Asher le Devin et autres contes de Fès d’Ami Bouganim

Ami Bouganim, tantôt essayiste, tantôt écrivain-philosophe, signe à nouveau chez Albin Michel un ensemble de récits fantastiques, Asher le Devin et autres contes de Fès. Originaire du sud-ouest du Maroc à Essaouira, l’écrivain soixantenaire offre à son lectorat des personnages hauts en couleur dans un mellah (nom donné au quartier des résidents juifs au Maroc) traditionnel au coeur de Fès.

Asher le Devin et autres contes de Fès naît d’une rencontre cocasse et inspirante entre Ami Bouganim et un conteur-exorciste-aliéné-repris-de-justice marocain prénommé David Bénaïm, installé en Israël.

Suite à une longue conversation épique, relatée dans l’Avant-Propos, David Bénaïm offre (après quelques réticences, toutefois) sous forme d’un « pli recommandé avec accusé de réception » ses récits à l’écrivain-philosophe qui ne tarde pas à se mettre au travail.

########################################

§ **Activité A**
Indiquez si chacune des affirmations suivantes concorde avec le texte proposé sur Asher le Devin et autres contes de Fès, en citant les mots qui le justifient : (i) Ami Bouganim est originaire d'Essaouira ; (ii) David Bénaïm réside au Maroc ; (iii) David Bénaïm a remis ses récits sans la moindre hésitation.
§ **Activité B**
Poursuivez la présentation du recueil Asher le Devin et autres contes de Fès à partir de sa dernière phrase.

§ **Informations**
########################################

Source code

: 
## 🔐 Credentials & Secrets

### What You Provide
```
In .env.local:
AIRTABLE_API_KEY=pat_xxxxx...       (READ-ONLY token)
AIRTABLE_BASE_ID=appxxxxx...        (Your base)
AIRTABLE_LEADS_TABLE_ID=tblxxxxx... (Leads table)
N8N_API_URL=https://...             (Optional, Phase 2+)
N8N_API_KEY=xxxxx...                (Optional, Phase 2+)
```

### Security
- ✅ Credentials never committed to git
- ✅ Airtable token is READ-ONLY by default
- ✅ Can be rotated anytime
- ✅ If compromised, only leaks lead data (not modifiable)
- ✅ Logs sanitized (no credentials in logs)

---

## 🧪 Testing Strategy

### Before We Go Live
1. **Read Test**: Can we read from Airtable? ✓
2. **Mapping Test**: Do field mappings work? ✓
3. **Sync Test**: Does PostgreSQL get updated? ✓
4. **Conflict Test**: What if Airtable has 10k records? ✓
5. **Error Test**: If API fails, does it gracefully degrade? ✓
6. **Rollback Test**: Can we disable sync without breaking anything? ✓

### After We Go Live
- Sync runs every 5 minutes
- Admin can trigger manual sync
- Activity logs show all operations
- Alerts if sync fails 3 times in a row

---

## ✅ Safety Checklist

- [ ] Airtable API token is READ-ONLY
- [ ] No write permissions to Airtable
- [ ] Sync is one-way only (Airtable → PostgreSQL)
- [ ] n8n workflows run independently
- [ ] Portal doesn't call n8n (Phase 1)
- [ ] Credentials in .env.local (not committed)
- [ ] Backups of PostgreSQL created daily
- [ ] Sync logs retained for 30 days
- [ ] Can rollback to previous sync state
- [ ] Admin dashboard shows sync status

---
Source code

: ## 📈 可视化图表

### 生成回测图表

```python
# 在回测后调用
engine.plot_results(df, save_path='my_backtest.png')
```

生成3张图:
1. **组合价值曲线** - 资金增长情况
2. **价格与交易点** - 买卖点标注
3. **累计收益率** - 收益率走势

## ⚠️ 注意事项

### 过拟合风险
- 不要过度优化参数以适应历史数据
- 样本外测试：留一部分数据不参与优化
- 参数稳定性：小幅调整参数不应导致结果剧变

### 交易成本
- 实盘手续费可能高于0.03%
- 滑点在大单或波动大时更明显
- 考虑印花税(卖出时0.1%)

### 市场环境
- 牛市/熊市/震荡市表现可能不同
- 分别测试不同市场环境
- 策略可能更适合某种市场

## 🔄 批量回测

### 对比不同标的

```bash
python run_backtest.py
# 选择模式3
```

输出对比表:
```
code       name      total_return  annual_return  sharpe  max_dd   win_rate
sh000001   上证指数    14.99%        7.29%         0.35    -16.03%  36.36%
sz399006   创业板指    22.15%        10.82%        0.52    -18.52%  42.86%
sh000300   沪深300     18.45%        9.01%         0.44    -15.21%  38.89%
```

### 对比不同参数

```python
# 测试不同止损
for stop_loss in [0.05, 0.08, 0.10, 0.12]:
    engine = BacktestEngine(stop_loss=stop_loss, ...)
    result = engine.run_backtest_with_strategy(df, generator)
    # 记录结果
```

########################################

§ **Votre réponse A**
(i) Oui : « Originaire du sud-ouest du Maroc à Essaouira ».
(ii) Non : « installé en Israël ».
(iii) Non : « après quelques réticences, toutefois ».

§ **Votre réponse B**
Vestige d’époques et de siècles révolus faisant leur entrée dans un XXème siècle (début des années 20) assurément bouleversant, le mallah d’Ami Bouganim survit grâce à la mémoire de ses habitants centenaires, narrant à chacune de leur rencontre fortuite des anecdotes historiques (comme l’exécution de Soleika la Sainte) en y incorporant bienveillance et espièglerie.

« Le vieil Élie habitait le mellah depuis toujours. – Depuis toujours? – Depuis qu’il avait ouvert les yeux pour la première fois et qu’il s’était mis à pleurer en se désolant de ne pas connaître la prière de rigueur pour saluer sa propre naissance. Il savait pertinemment que le petit quartier l’avait précédé et qu’il lui survivrait, il n’en était pas moins intimement convaincu, ni plus ni moins que les autres, que sans lui ce ne serait plus la même chose ».

Ami Bouganim suit la construction classique des contes et légendes d’antan (s’inspirant notamment des mythes homériques comme l’Odyssée) en mettant au coeur de chacun de ses récits le dessein extraordinaire d’un personnage (ou plusieurs) charismatique.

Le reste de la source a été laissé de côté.